(Input material begins)

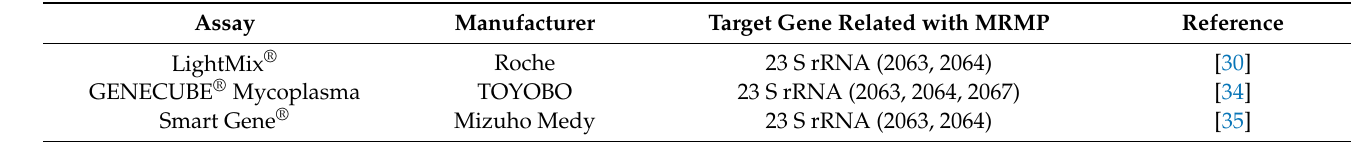
Table 3. The features of commercial kits to detect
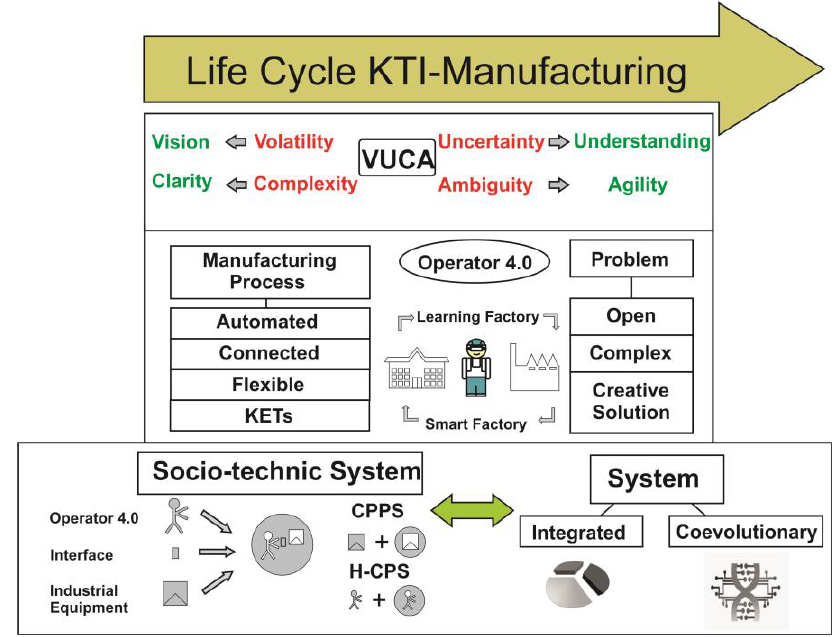
Figure 3. Smart Manufacturing requirements.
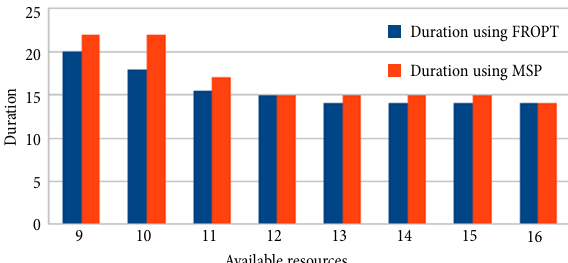
Fig. 4. A comparison of the results obtained using MSP and FROPT for various amounts of available resources for network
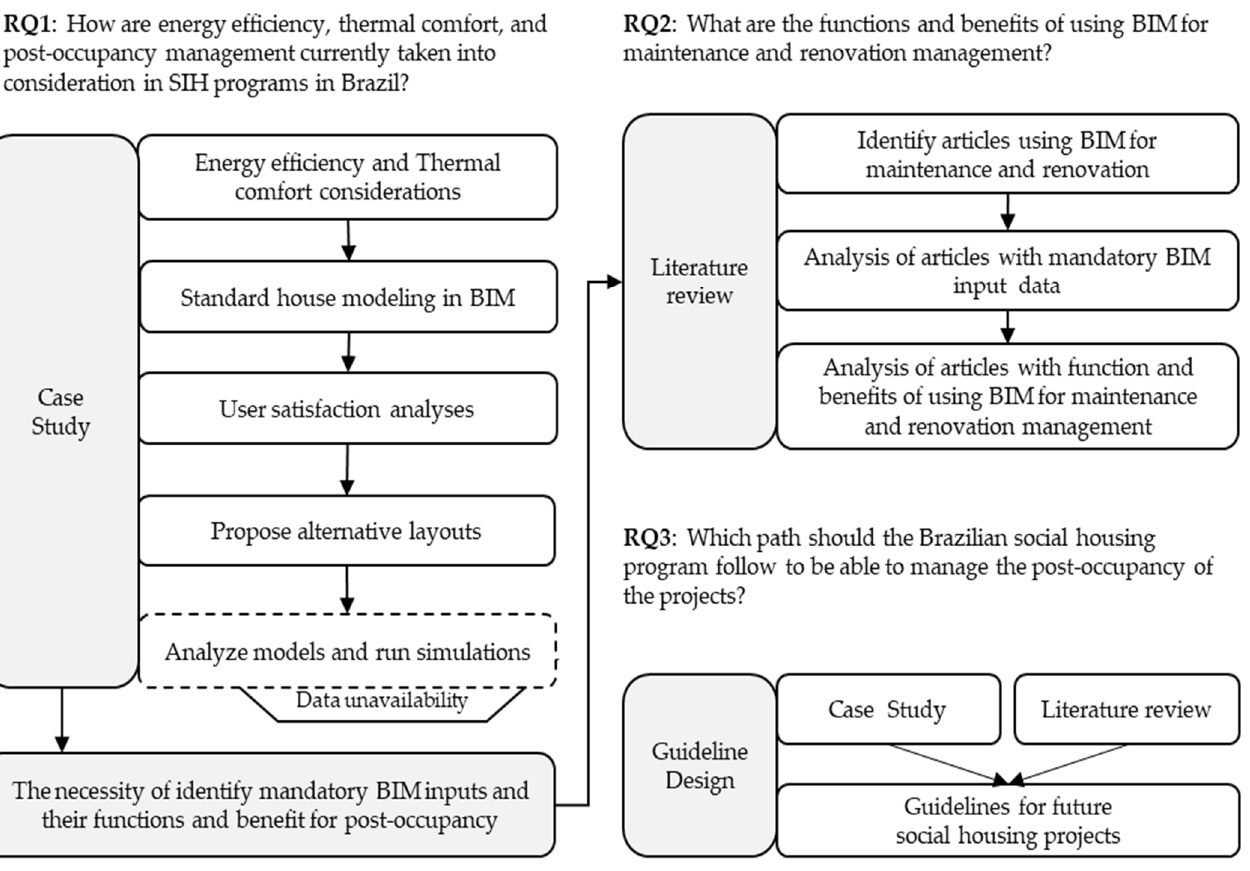
Figure 1. Study workflow diagram.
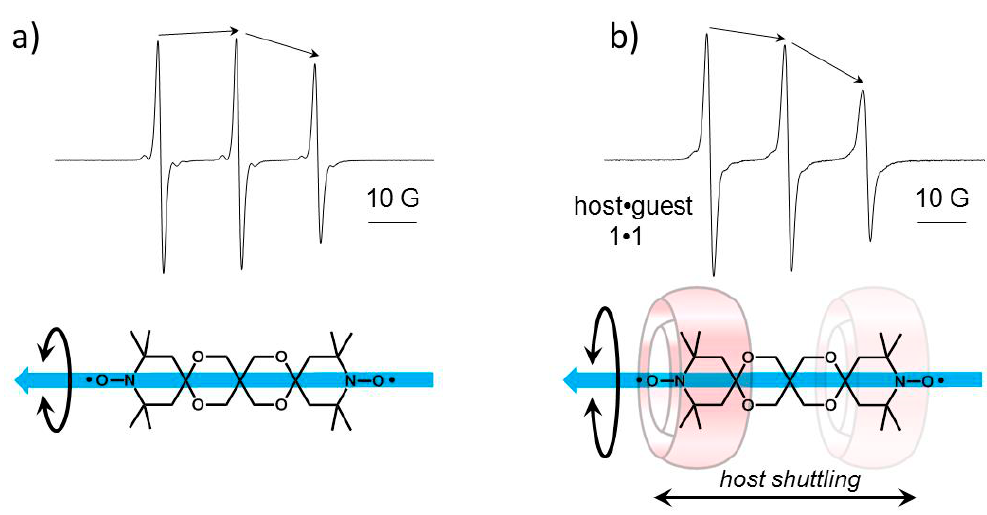
Figure 2. EPR spectra of bTbk (50 µ M) without ( a ) and with CB[8] (1.1 mM, ( b ) and the proposed host position and shuttling based on EPR and NMR (see the text).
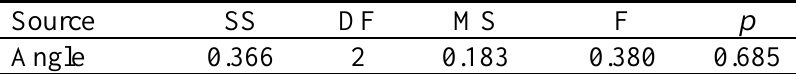
Table 10. ANOVA TP results for teach pen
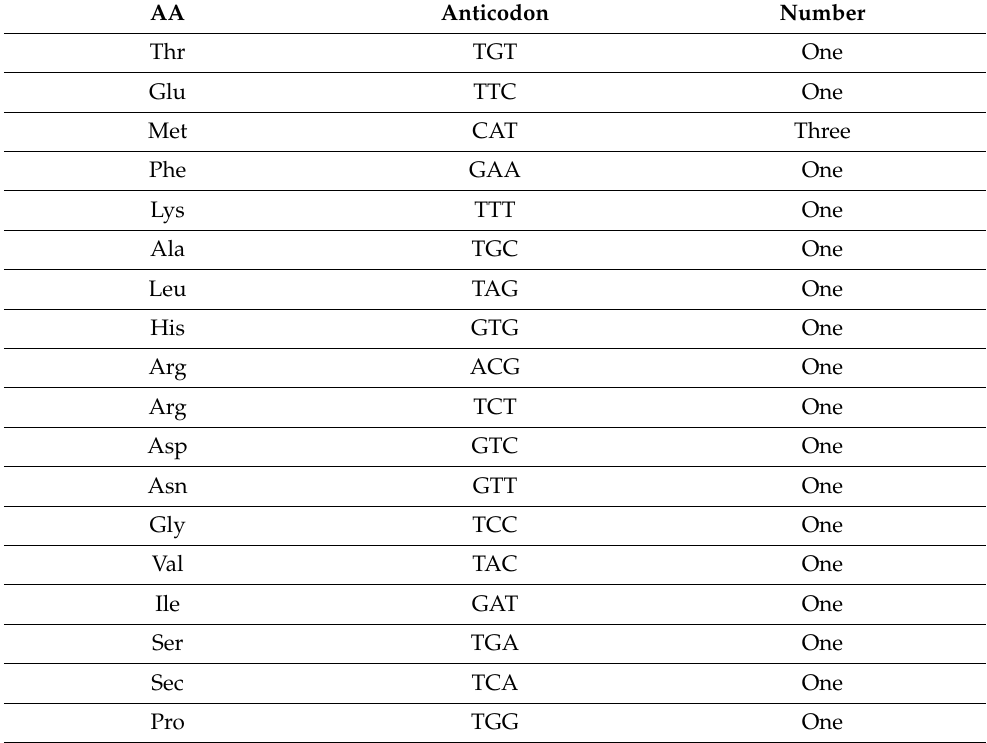
Table 5. tRNAs in the mitogenome of O. lanpingensis.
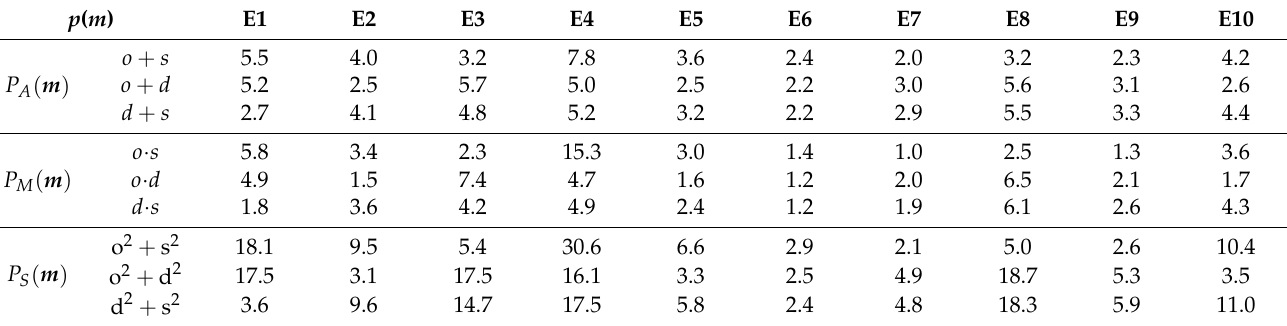
Table 5. Local weights of SIGs.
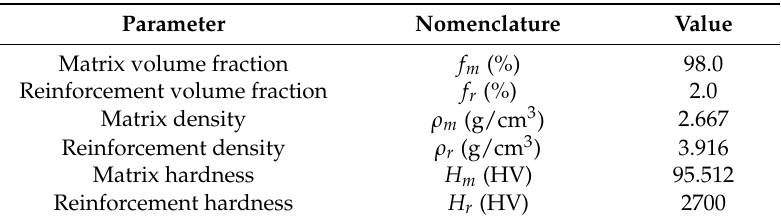
Table 1. Initial as-received (AR) material properties.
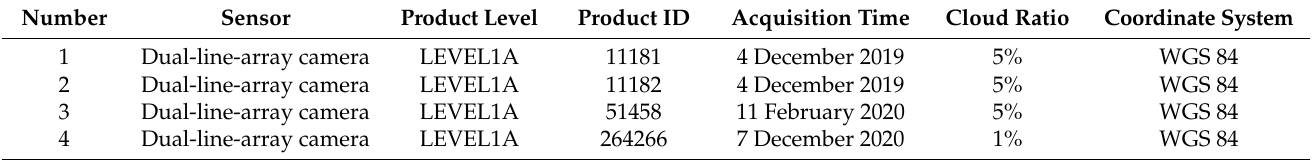
Table 1. Details of the GF-7 stereo images used in this study.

(Input material ends)

Copy each line of the records that has "Figure" in it.

→ Response for this exercise:
Figure 3. Smart Manufacturing requirements.
Figure 1. Study workflow diagram.
Figure 2. EPR spectra of bTbk (50 µ M) without ( a ) and with CB[8] (1.1 mM, ( b ) and the proposed host position and shuttling based on EPR and NMR (see the text).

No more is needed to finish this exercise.